There is a distinction between direct inactivation and two-step inactivation. Direct inactivation, which occurs in Shaker potassium channels results from the direct blockage of the channel by the ball protein, while two-step inactivation, thought to occur in BK channels, requires an intermediate binding step.

The mechanism of ball-and-chain inactivation is also distinct from that of voltage-dependent blockade by intracellular molecules or peptide regions of beta4 subunits in sodium channels. When these blocks contribute to sodium channel inactivation after channel opening, repolarization of the membrane reverses the block and can causes a resurgent current: a flow of ions between unblocking and closure of the channel.

===Inactivation prevention domain===

Potassium channels have an additional feature in the N-terminus which makes the channels unable to inactivate. The N-type inactivation-prevention (NIP) domain counteracts the effect of the peptide ball. Channels containing the NIP domain behave as mutated non-inactivating channels, as they have no inactivation activity. The effect is thought be stoichiometric, as the gradual introduction of un-tethered synthetic balls to the cytoplasm eventually restores inactivation.

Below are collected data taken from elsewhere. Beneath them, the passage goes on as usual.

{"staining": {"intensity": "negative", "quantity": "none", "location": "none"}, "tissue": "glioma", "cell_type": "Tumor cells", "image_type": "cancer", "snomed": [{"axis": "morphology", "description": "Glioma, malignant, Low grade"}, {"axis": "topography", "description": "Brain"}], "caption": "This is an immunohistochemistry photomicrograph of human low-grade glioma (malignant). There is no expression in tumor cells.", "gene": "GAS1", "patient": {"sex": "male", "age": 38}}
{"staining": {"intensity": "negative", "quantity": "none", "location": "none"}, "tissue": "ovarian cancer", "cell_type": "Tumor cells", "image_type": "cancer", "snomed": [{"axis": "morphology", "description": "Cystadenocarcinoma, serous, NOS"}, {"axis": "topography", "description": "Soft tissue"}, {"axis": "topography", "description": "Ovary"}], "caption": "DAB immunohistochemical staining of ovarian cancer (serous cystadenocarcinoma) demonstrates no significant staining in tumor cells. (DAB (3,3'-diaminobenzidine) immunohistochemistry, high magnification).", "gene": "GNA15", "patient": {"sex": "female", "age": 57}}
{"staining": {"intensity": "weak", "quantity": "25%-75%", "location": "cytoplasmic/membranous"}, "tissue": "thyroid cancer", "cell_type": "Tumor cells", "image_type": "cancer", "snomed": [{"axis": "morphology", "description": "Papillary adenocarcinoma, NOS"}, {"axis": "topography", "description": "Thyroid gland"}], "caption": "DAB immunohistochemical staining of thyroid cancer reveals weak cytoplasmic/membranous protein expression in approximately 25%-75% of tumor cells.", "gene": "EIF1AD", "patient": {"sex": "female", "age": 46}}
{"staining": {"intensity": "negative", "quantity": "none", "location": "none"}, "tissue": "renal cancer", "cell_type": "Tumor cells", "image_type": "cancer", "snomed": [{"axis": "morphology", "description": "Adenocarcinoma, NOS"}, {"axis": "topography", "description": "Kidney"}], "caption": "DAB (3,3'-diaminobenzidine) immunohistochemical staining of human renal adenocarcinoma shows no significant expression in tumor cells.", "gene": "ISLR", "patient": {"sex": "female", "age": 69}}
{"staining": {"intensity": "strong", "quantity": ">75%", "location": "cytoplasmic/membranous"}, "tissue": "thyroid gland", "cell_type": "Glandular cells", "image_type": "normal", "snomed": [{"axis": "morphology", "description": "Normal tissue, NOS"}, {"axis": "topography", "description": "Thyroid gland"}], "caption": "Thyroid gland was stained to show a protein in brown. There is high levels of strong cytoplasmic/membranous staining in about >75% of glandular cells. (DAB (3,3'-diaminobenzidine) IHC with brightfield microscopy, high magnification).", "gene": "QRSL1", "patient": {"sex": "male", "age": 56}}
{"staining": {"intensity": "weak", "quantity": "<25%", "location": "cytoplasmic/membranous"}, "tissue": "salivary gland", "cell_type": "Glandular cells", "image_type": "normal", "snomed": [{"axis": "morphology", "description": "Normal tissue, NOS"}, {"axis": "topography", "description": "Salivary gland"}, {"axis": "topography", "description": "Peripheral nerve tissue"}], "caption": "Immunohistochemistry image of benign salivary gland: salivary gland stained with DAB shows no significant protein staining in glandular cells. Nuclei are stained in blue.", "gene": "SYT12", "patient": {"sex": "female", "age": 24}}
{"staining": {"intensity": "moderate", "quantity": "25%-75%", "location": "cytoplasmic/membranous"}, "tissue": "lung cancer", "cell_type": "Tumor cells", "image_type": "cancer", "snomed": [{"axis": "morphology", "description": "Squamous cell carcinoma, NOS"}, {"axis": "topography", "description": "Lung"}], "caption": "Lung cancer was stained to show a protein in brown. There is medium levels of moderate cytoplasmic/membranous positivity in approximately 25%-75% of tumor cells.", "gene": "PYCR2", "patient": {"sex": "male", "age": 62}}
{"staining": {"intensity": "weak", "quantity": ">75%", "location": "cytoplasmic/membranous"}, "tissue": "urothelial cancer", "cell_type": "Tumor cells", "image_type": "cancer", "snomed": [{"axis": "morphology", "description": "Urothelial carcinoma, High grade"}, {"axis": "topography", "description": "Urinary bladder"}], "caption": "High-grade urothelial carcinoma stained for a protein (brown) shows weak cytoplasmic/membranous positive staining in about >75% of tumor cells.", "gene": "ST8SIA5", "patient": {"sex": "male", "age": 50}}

==Effects on neuronal firing==

The interplay between opening and inactivation controls the firing pattern of a neuron by changing the rate and amount of ion flow through the channels. Voltage-gated ion channels open upon depolarization of the cell membrane. This creates a current caused by the flow of ions through the channel. Shortly after opening, the channel is blocked by the peptide ball. The β1 subunit aids recovery from inactivation, while β2 accelerates inactivation. The β subunits can also interfere with ball-and-chain domains by blocking their entry into the channel. This leads to persistent currents, caused by the continued influx of ions. The β3 subunit can increase persistent current in certain sodium channels.

===Implications for disease===

Differences in persistent and resurgent currents have been implicated in certain human neurological and neuromuscular disorders. In epilepsy, mutations in sodium channels genes delay inactivation. This leads to the channel staying open for longer and thus longer-lasting neuronal firing. Higher levels of persistent current are observed in epilepsy. This constant, low-level neuronal stimulation has been linked to the seizures typical of this disorder.

Inactivation anomalies have also been linked to Brugada syndrome. Mutations in genes encoding the α subunit in cardiac sodium channels affect inactivation. These increase persistent current by interfering with inactivation, though different mutations have opposite effects in inactivation speed.

Mutations in the α subunit of skeletal muscles are also associated with myotonia. The characteristic muscular hyperexcitation of myotonia is mainly caused by the presence sodium channels which do not inactivate, causing high levels of persistent current in the muscles.